**Work item**
Set every entry down again exactly, excluding any pictures.

+-------+

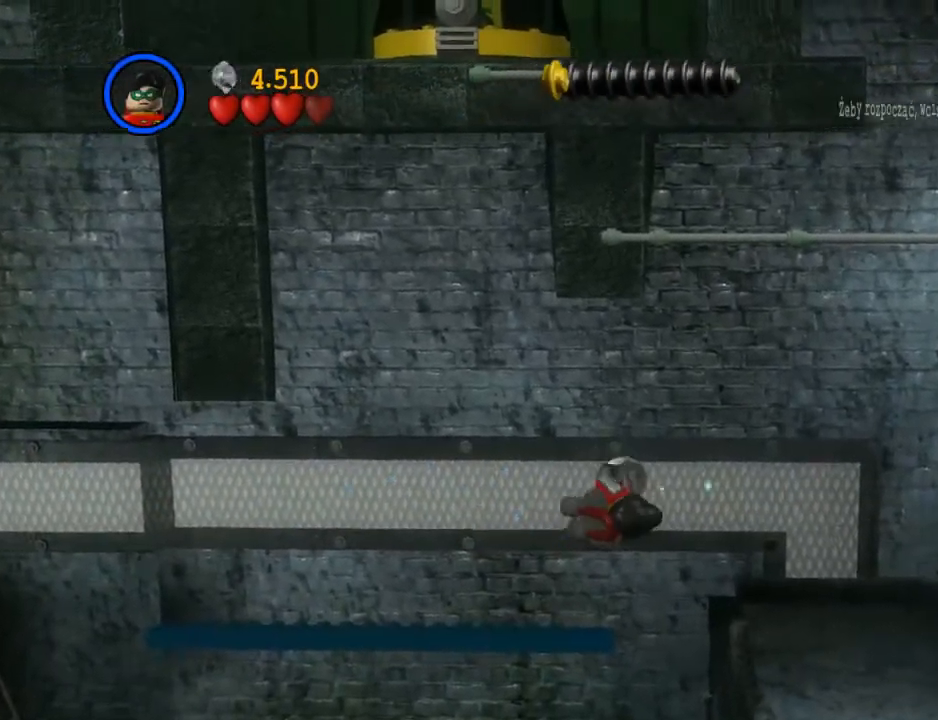
{"buttons": [], "left_stick": "right", "events": []}
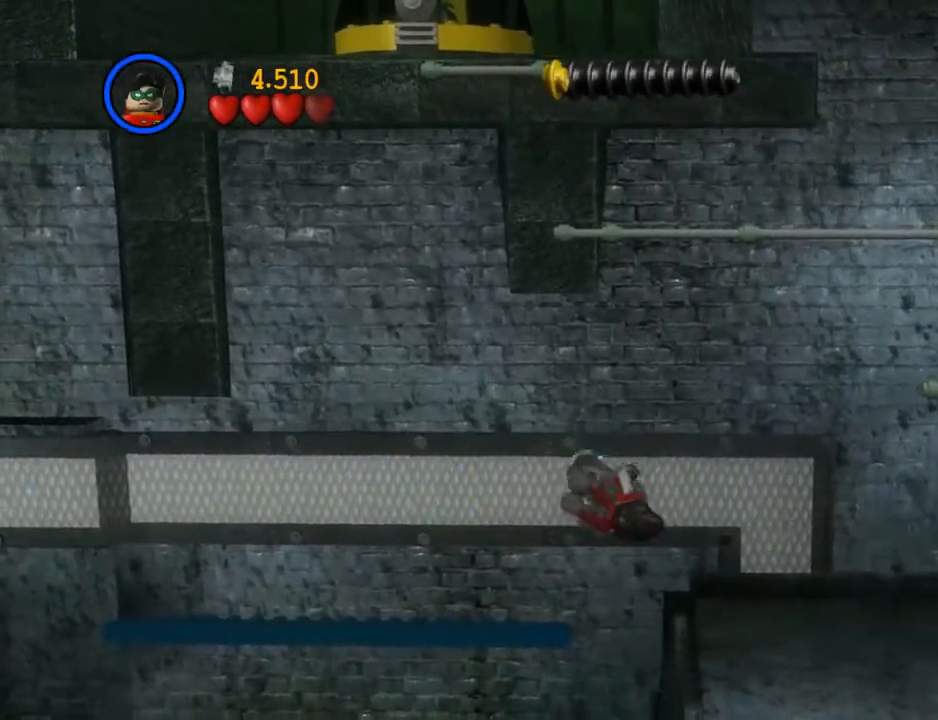
{"buttons": [], "left_stick": "right", "events": []}
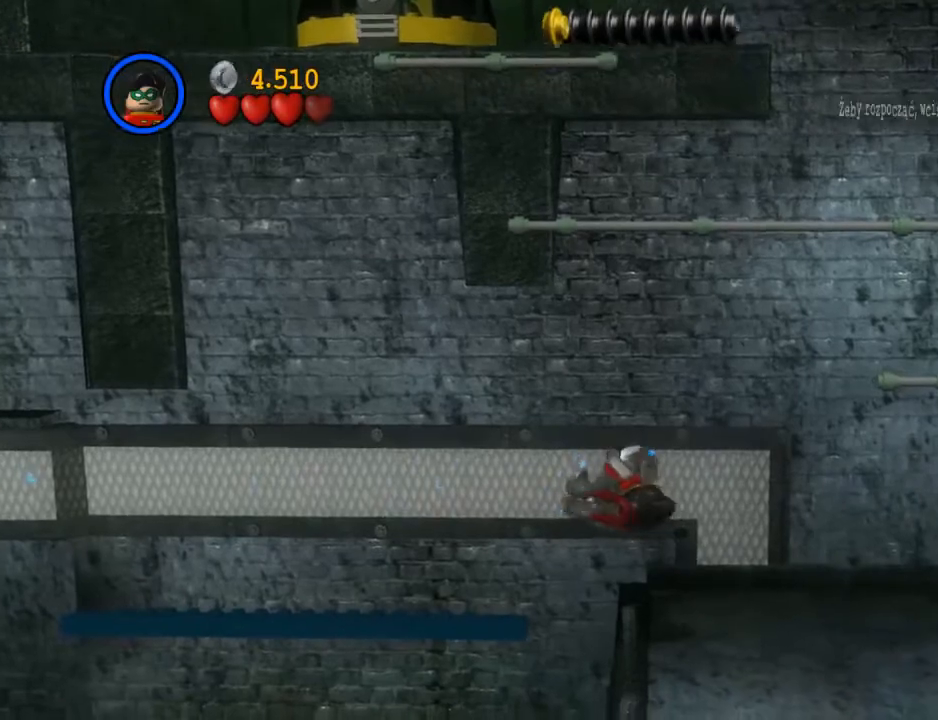
{"buttons": [], "left_stick": "down-right", "events": [[233, "left_stick", "down-right"]]}
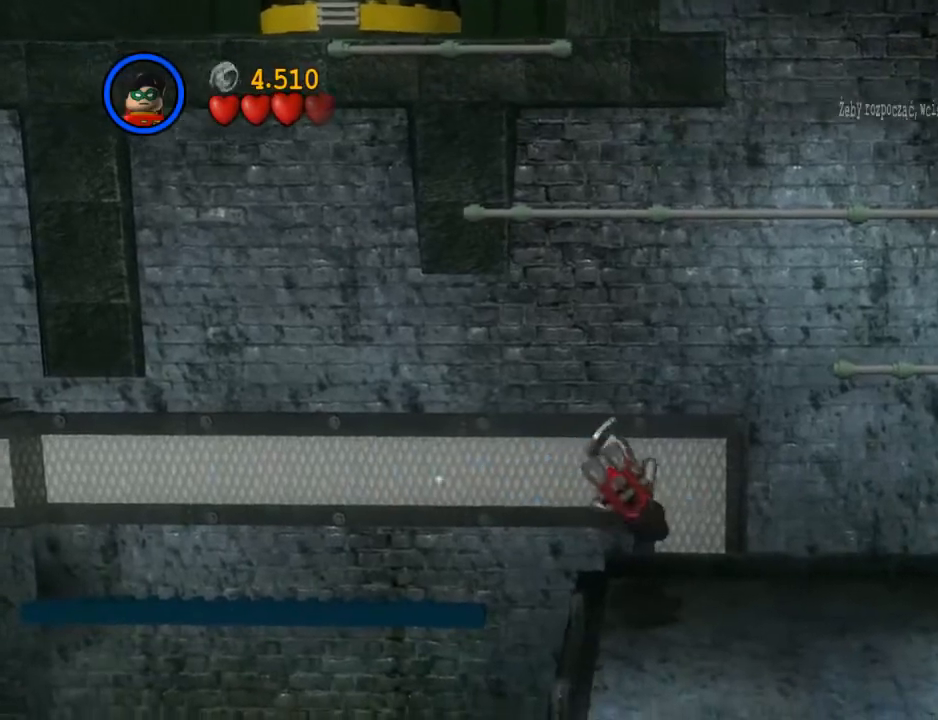
{"buttons": [], "left_stick": "down-right", "events": []}
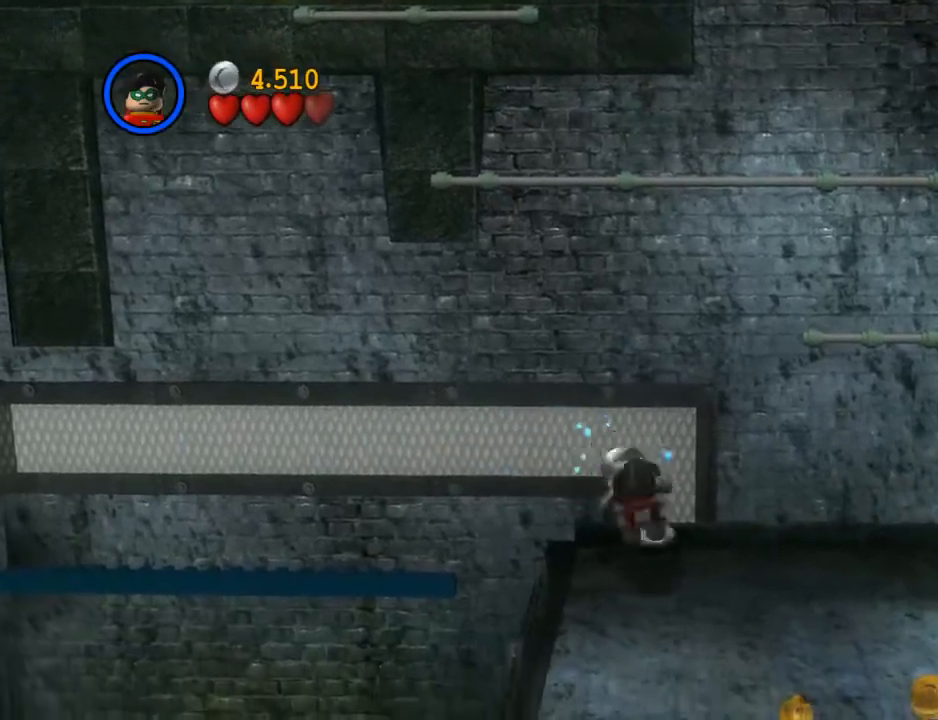
{"buttons": [], "left_stick": "down", "events": [[500, "left_stick", "down"]]}
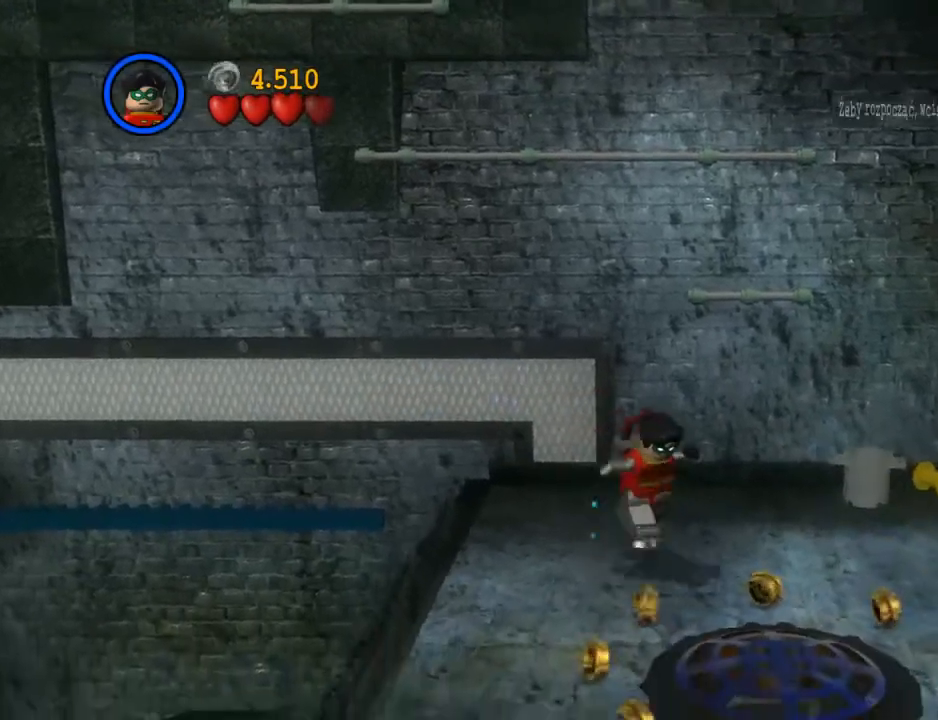
{"buttons": [], "left_stick": "down-right", "events": [[200, "B", "down"], [300, "B", "up"], [433, "left_stick", "down-right"]]}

+-------+

**Worked solution**
{"buttons": [], "left_stick": "right", "events": []}
{"buttons": [], "left_stick": "right", "events": []}
{"buttons": [], "left_stick": "down-right", "events": [[233, "left_stick", "down-right"]]}
{"buttons": [], "left_stick": "down-right", "events": []}
{"buttons": [], "left_stick": "down", "events": [[500, "left_stick", "down"]]}
{"buttons": [], "left_stick": "down-right", "events": [[200, "B", "down"], [300, "B", "up"], [433, "left_stick", "down-right"]]}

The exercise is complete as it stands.